THE EARL OF ROSEBERY

In the Army?

LORD NATHAN

In the Army. I have not answered the question put to me by the noble Lord, Lord Chesham, in what I said just now. The noble Lord, as I understood him, put the matter thus: that those who were conscientious objectors directed to particular jobs should not now, on their release as conscientious objectors, be released from the obligations of the Essential Work Order or the direction. But I would say to the noble Lord that as release under this Bill, and release indeed at all during the emergency, depends upon a man being released under the Essential Work Order or the direction—that is, the compulsory service from which he is being released—if he were to be retained in the essential work or in the directed work, then the release would be wholly nugatory. It would be a frustration of the whole purpose that his release should be effected.

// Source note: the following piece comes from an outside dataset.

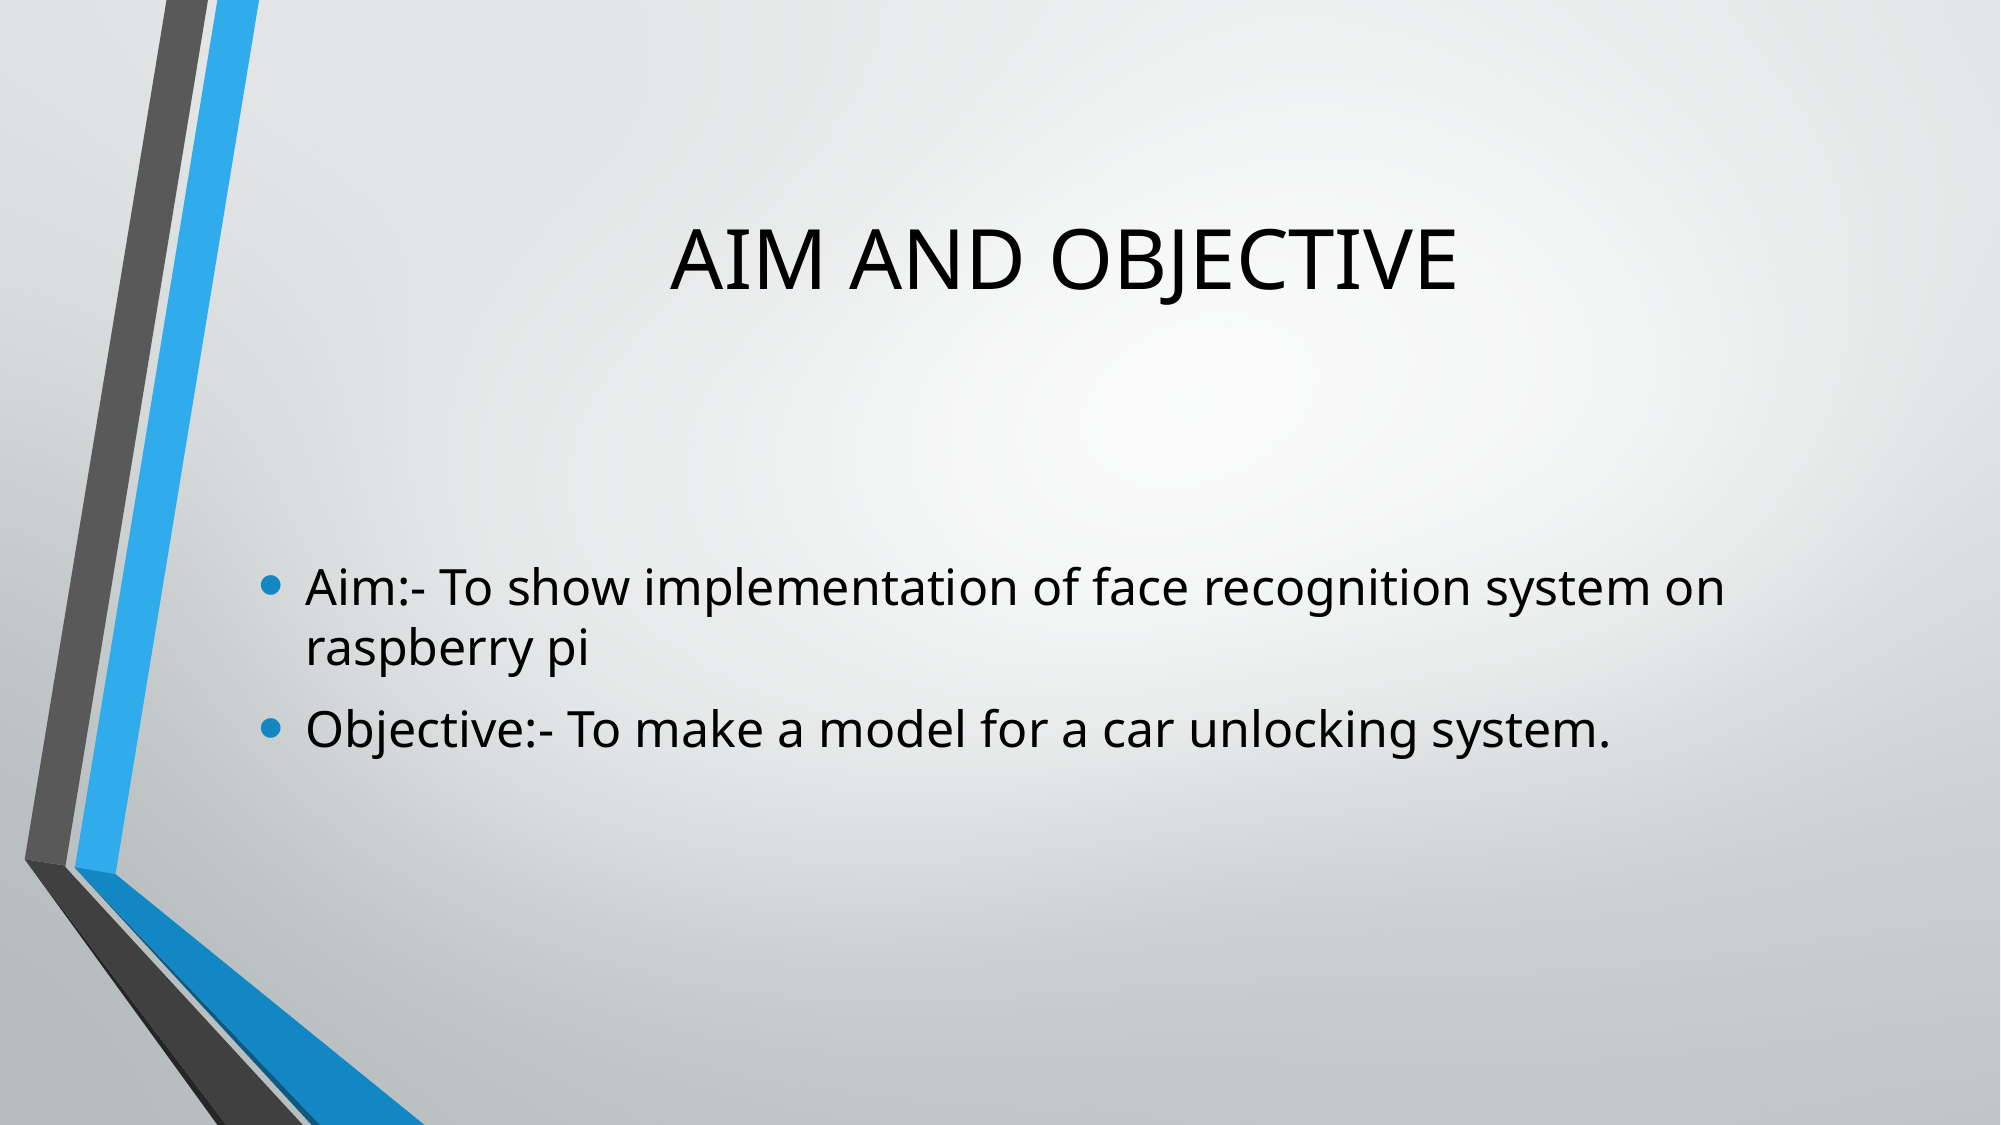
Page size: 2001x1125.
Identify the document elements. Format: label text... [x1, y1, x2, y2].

list Aim:- To show implementation of face recognition system on raspberry pi Objective:- To make a model for a car unlocking system. [243, 399, 1887, 913]
title AIM AND OBJECTIVE [243, 112, 1887, 399]
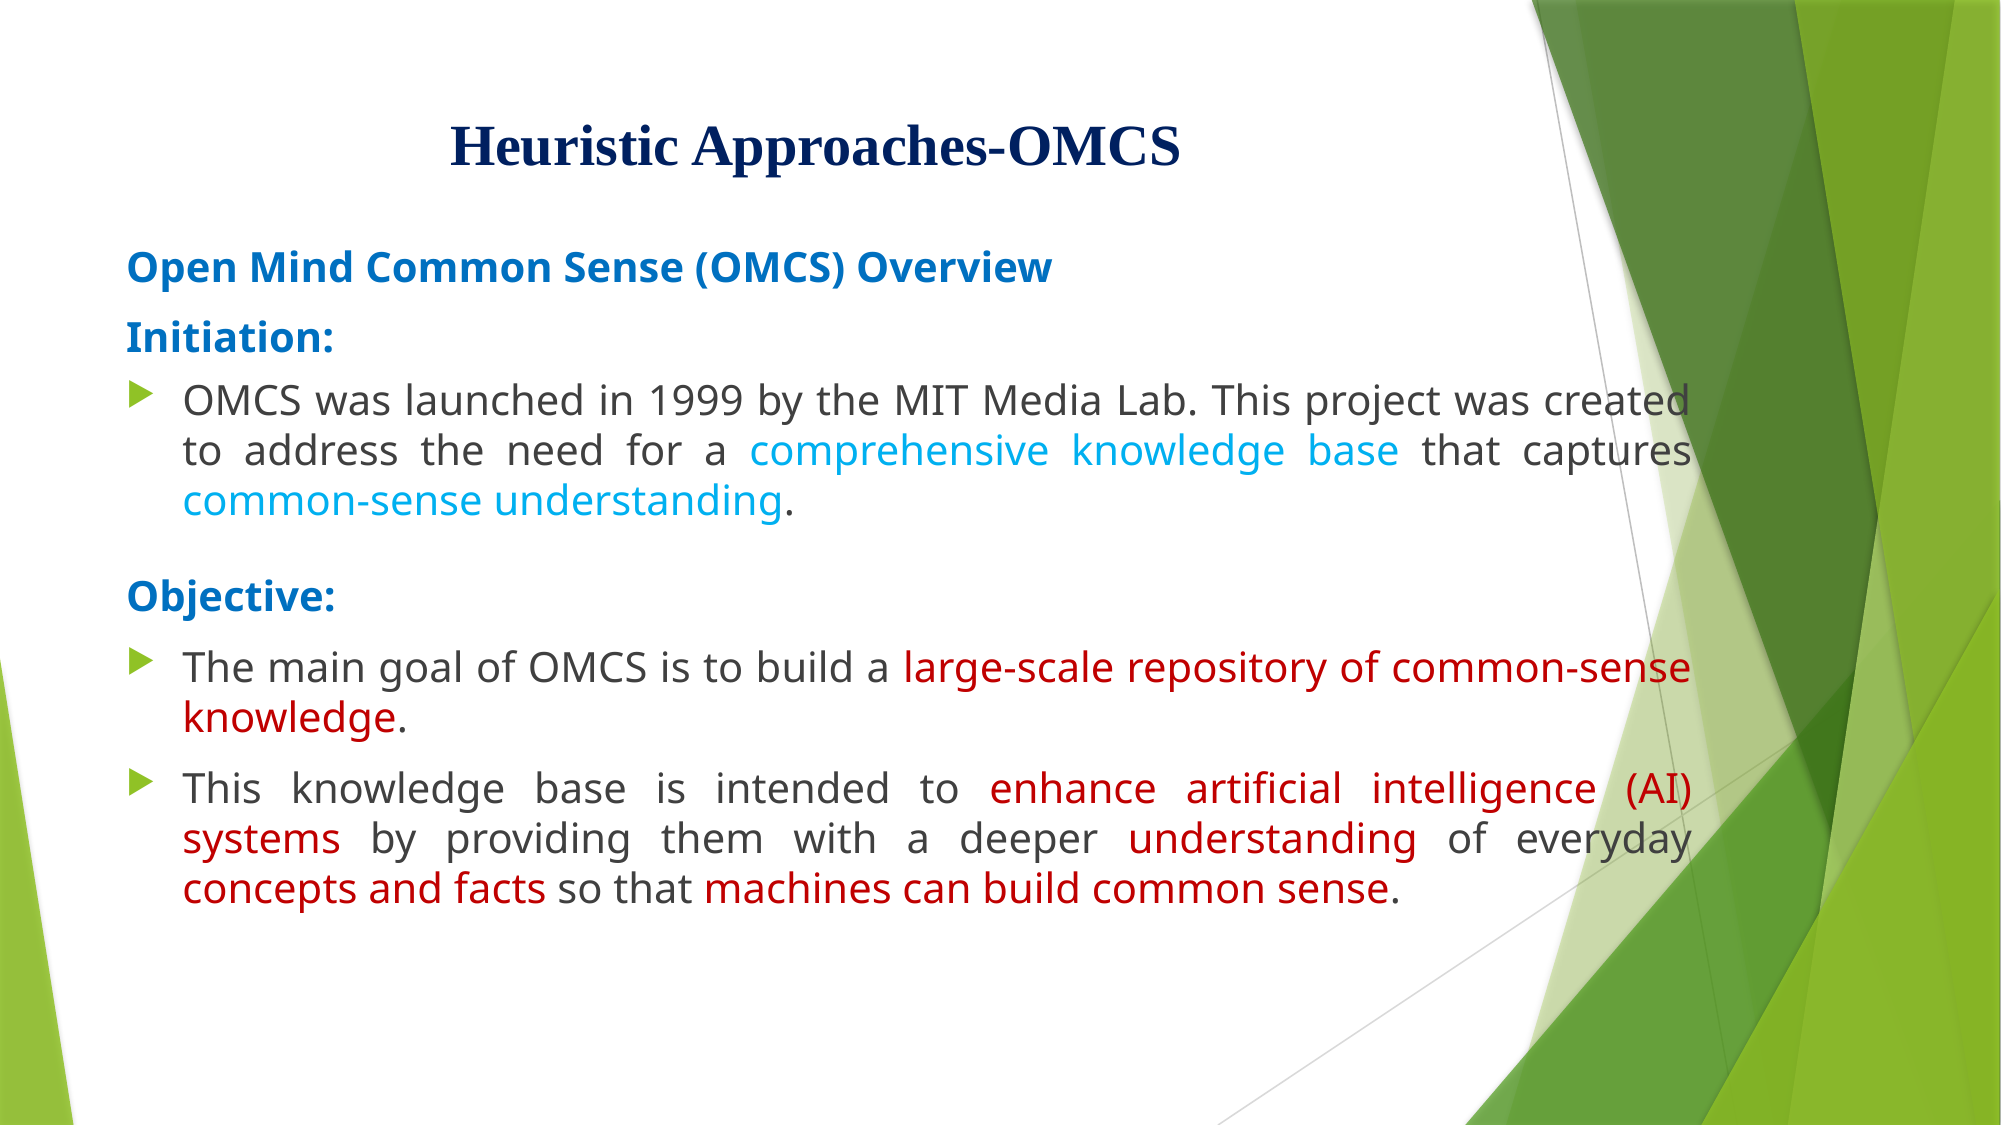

Let me tell the noble Lord what, as I understand the position, actually happens. On the conscientious objector in question being sent for release under his age and service group he will report himself to the local Ministry of Labour and National Service officer and say: "I have received a notification from the Ministry of Labour that I am to be released under this particular Act. I am now released; here is the notice." The officer of the Ministry of Labour and National Service would say: "Be it so. I now release you from your obligation in this essential work or in this directed work." Upon that, the conscientious objector is in the same position as a released soldier; he has a period of, I think, eight weeks within which to find work which may be suitable and convenient. It may even be his former work to which he returns. If he succeeds in finding a position within that time, then, just as in the case of a soldier, the Ministry of Labour and National Service takes no further interest in him; but if he fails within eight weeks to obtain employment by his own activities, then he becomes, like anyone else who has been released, subject to such obligations as may remain for the direction of labour. I will repeat what I said initially. The object of this Bill is in all respects to assimilate the release of the conditionally registered conscientious objector to that of the soldier released from the Army.

On Question, Bill read 2a, and committed to a Committee of the Whole House.